Less commonly accepted indications for pacemaker use in bradycardia are known as Class II recommendations. These include:
- In third-degree heart block, the escape rate is faster in awake patients and there are no obvious symptoms.
- Second-degree Mobitz type heart block in patients without bifascicular or trifascicular block.
- There is a block under or within the His bundle
When the bradycardia occurs only during sleep, even if the bradycardia is severe, the use of a pacemaker is usually not recommended. These patients may benefit from pindolol, a beta-blocker with intrinsic sympathomimetic activity.
Patients with impending heart failure or unstable bradycardia require immediate treatment. The drug of choice is usually atropine 0.5-1.0 mg administered intravenously at intervals of 3 to 5 minutes, with a maximum dose of 0.04 mg/kg. Other emergency medications that may be given include adrenaline and dopamine.
Pindolol, sold under the brand name Visken and others, is a non-selective beta blocker used to treat high blood pressure. It is also an antagonist of serotonin 5-HT 1A receptors, preferentially blocking inhibitory 5-HT 1A autoreceptors, and has been studied as an add-on therapy to selective serotonin reuptake inhibitors (SSRIs) for the treatment of depression disease.
It is used to treat high blood pressure in the United States, Canada, and Europe, and also to treat angina pectoris outside the United States. When used alone in high blood pressure, it can significantly reduce blood pressure and heart rate, but the evidence base for its use is weak due to the small number of participants in published studies. In some countries, Pindolol is also used for the prevention of cardiac arrhythmias and acute stress reactions.

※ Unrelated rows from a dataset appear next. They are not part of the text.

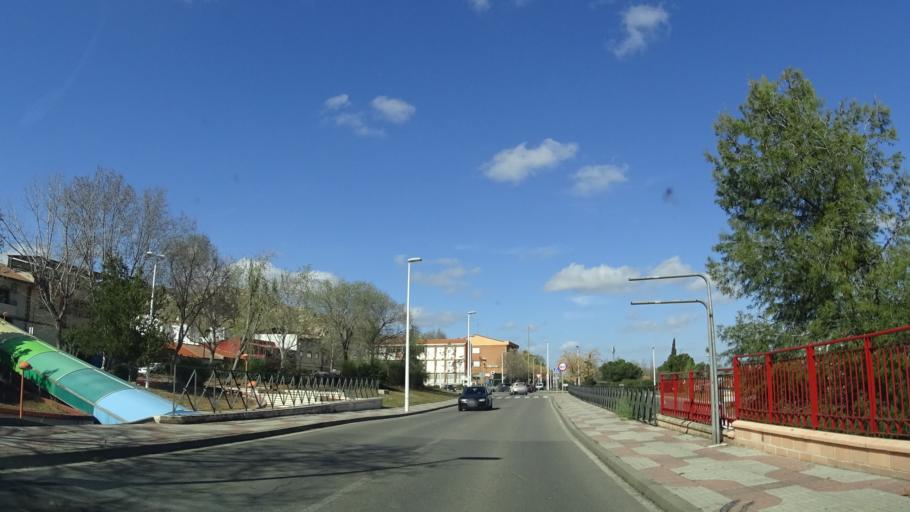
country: ES
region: Castille-La Mancha
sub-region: Provincia de Ciudad Real
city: Puertollano
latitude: 38.6897
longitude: -4.1133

Contraindicated in hyperthyroidism. The possible harmful effects of long-term use of Pindolol have not been fully evaluated in patients with thyrotoxicosis. Beta-blockers may mask clinical signs of persistent hyperthyroidism or complications and give a false impression of improvement. Therefore, sudden discontinuation of Pindolol may worsen the symptoms of hyperthyroidism, including thyroid storm. Pindolol has intrinsic sympathomimetic activity and should be used with caution in angina.

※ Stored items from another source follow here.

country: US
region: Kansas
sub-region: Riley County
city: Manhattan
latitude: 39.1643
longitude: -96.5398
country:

Pindolol is a first-generation non-selective beta-blocker in the beta-adrenergic receptor antagonist class. At the receptor level, it is a competitive partial agonist. It has intrinsic sympathomimetic activity, meaning that it has some degree of agonist action in the absence of competing ligands. Pindolol shows membrane stabilizing effects like quinidine, which may be responsible for its antiarrhythmic effects. It also acts as a partial agonist (intrinsic activity = 20–25%) or functional antagonist of the serotonin 5-HT 1A receptor
Pindolol is rapidly and well absorbed in the gastrointestinal tract. It undergoes some first-pass metabolism, resulting in an oral bioavailability of 50-95%. Bioavailability may be reduced in uremic patients. Food does not alter bioavailability but may increase absorption. Peak plasma concentrations are reached within 1-2 hours after a single oral dose of 20 mg. The effect of Pindolol on pulse rate (reduction) is evident after 3 hours. Although the half-life of 3-4 hours is rather short, the hemodynamic effects persist for 24 hours after administration. The plasma half-life increases to 3-11.5 hours in patients with renal insufficiency, to 7-15 hours in elderly patients, and from 2.5 hours to 30 hours in patients with cirrhosis. Approximately two-thirds of pindolol is metabolized in the liver to produce hydroxylates, which are present in the urine as glucouridine and ether sulfate. The remaining 1/3 of pindolol is excreted unchanged in the urine.
Pindolol was patented by Sandoz in 1969 and launched in the United States in 1977. In February 2020, the FDA added the product to its "drug shortage" list, noting that it was due to a "shortage of active ingredients" that was potentially related to the coronavirus outbreak and related supply chain impacts.